Available records:
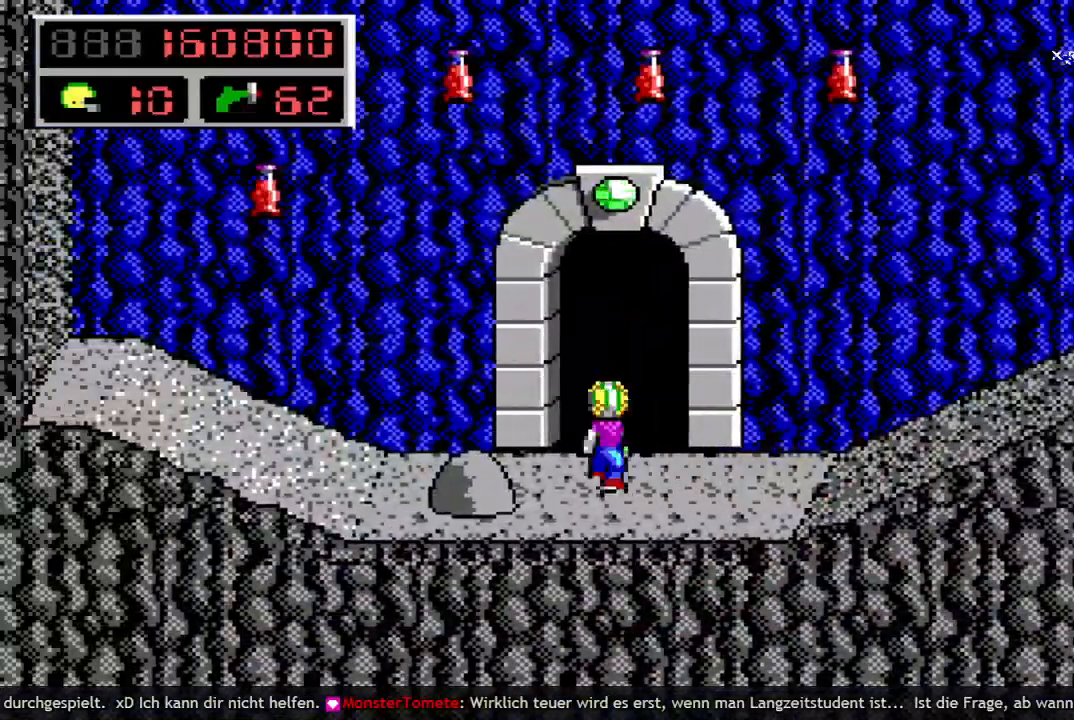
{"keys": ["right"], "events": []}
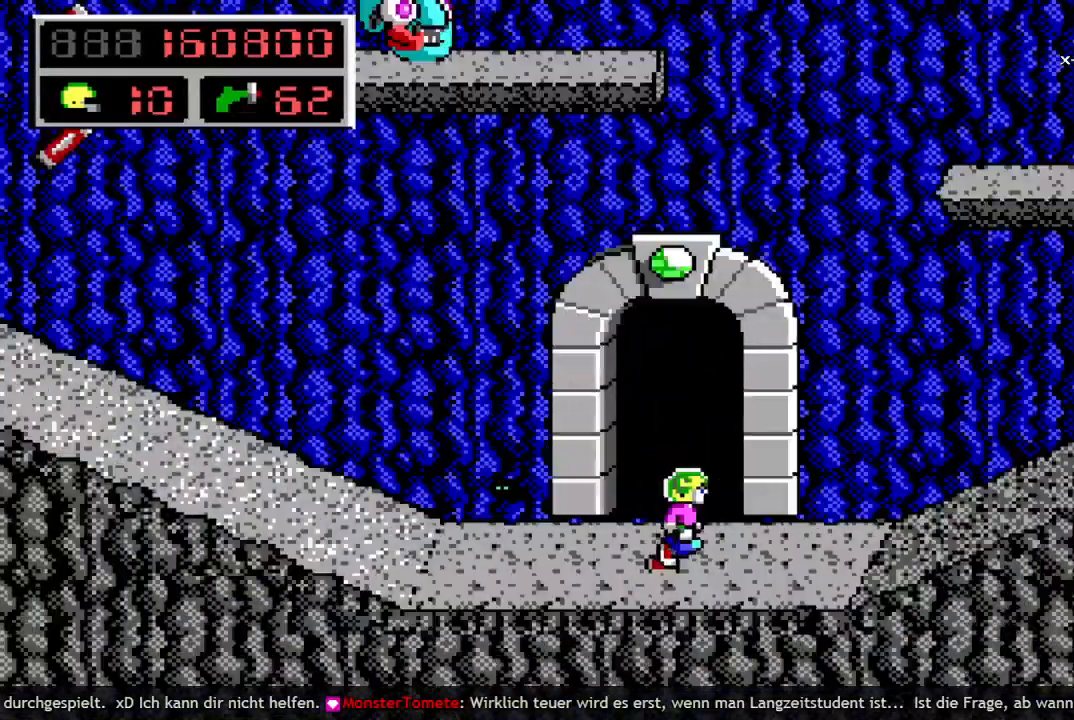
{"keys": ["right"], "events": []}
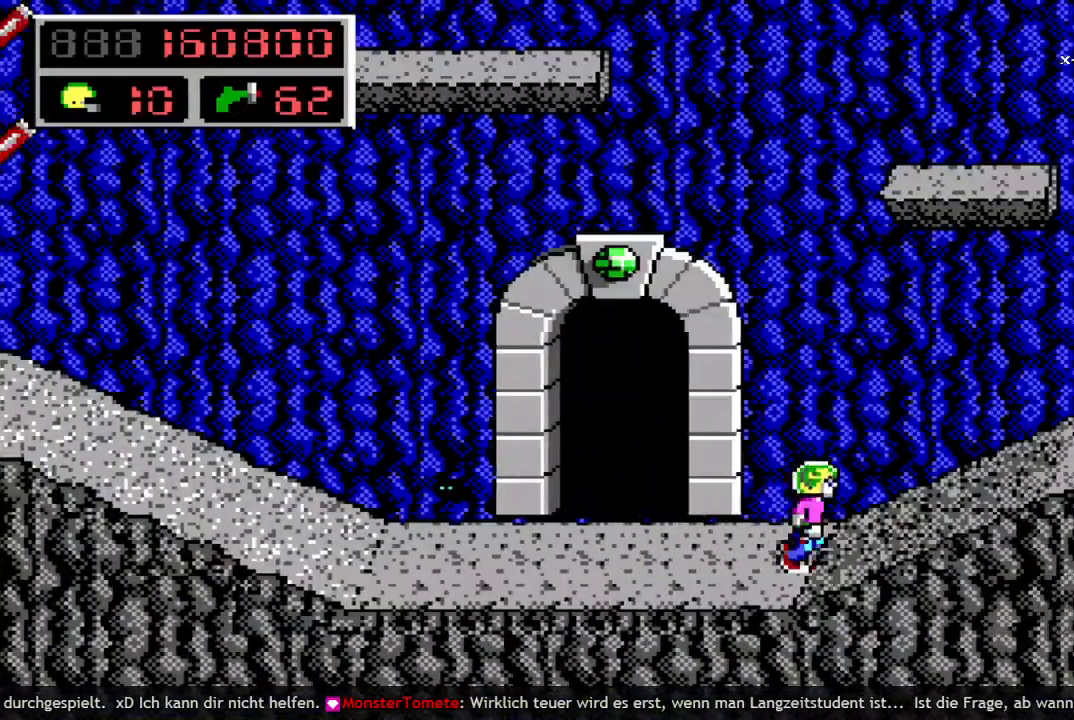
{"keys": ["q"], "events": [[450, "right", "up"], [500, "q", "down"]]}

---

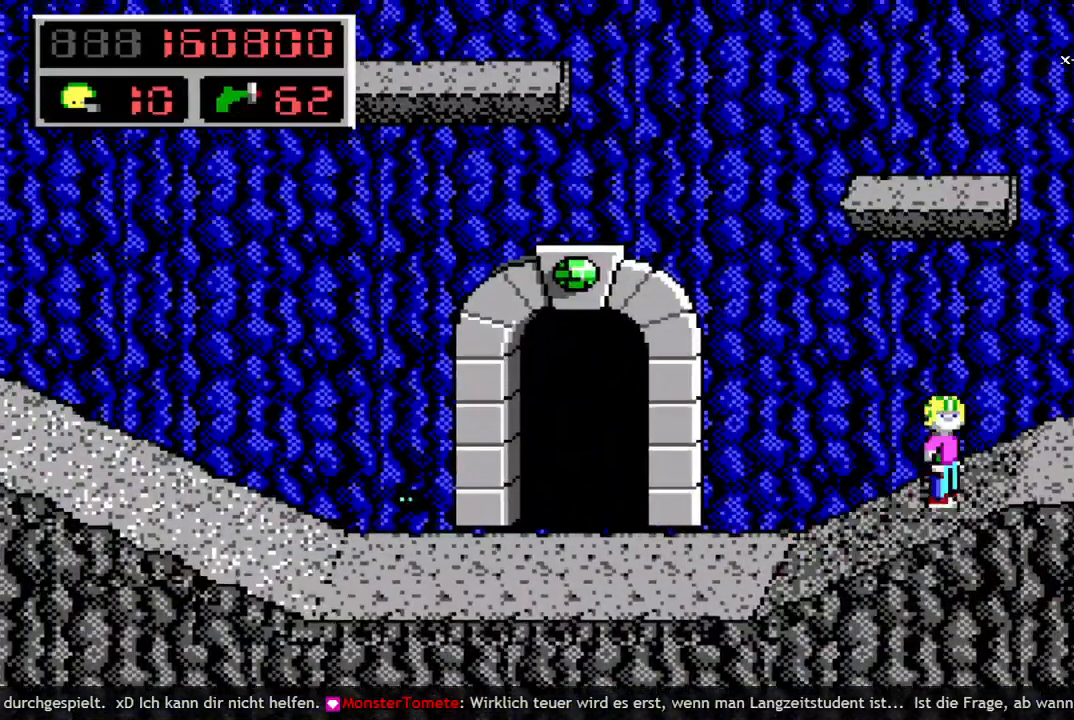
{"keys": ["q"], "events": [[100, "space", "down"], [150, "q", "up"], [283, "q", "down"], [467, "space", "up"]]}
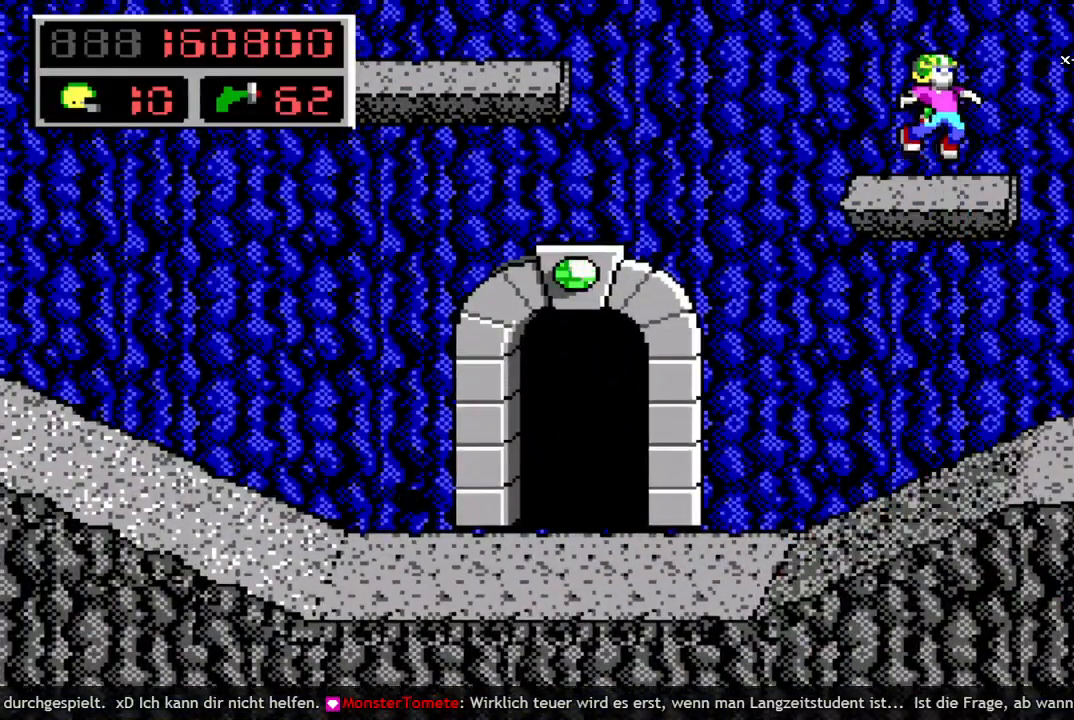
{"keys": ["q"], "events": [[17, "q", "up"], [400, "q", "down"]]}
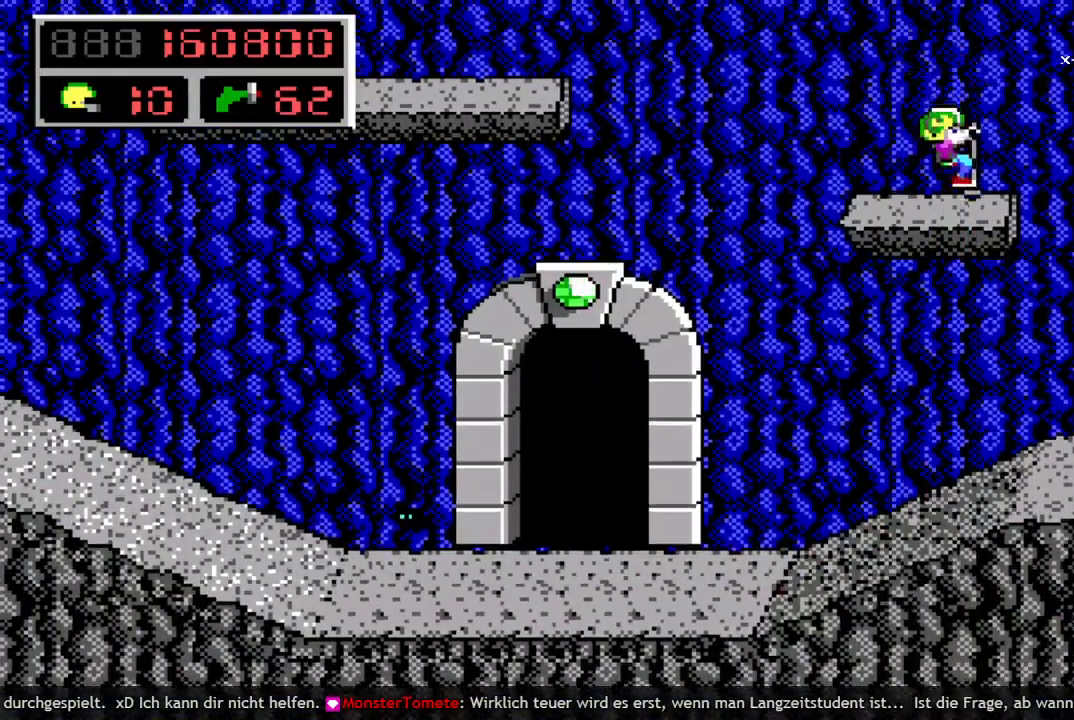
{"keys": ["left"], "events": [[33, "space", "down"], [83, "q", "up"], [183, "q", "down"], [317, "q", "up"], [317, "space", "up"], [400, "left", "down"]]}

What to produce: Once you have located every line with the word "space" in the material above, list those lines.

Final answer:
{"keys": ["q"], "events": [[100, "space", "down"], [150, "q", "up"], [283, "q", "down"], [467, "space", "up"]]}
{"keys": ["left"], "events": [[33, "space", "down"], [83, "q", "up"], [183, "q", "down"], [317, "q", "up"], [317, "space", "up"], [400, "left", "down"]]}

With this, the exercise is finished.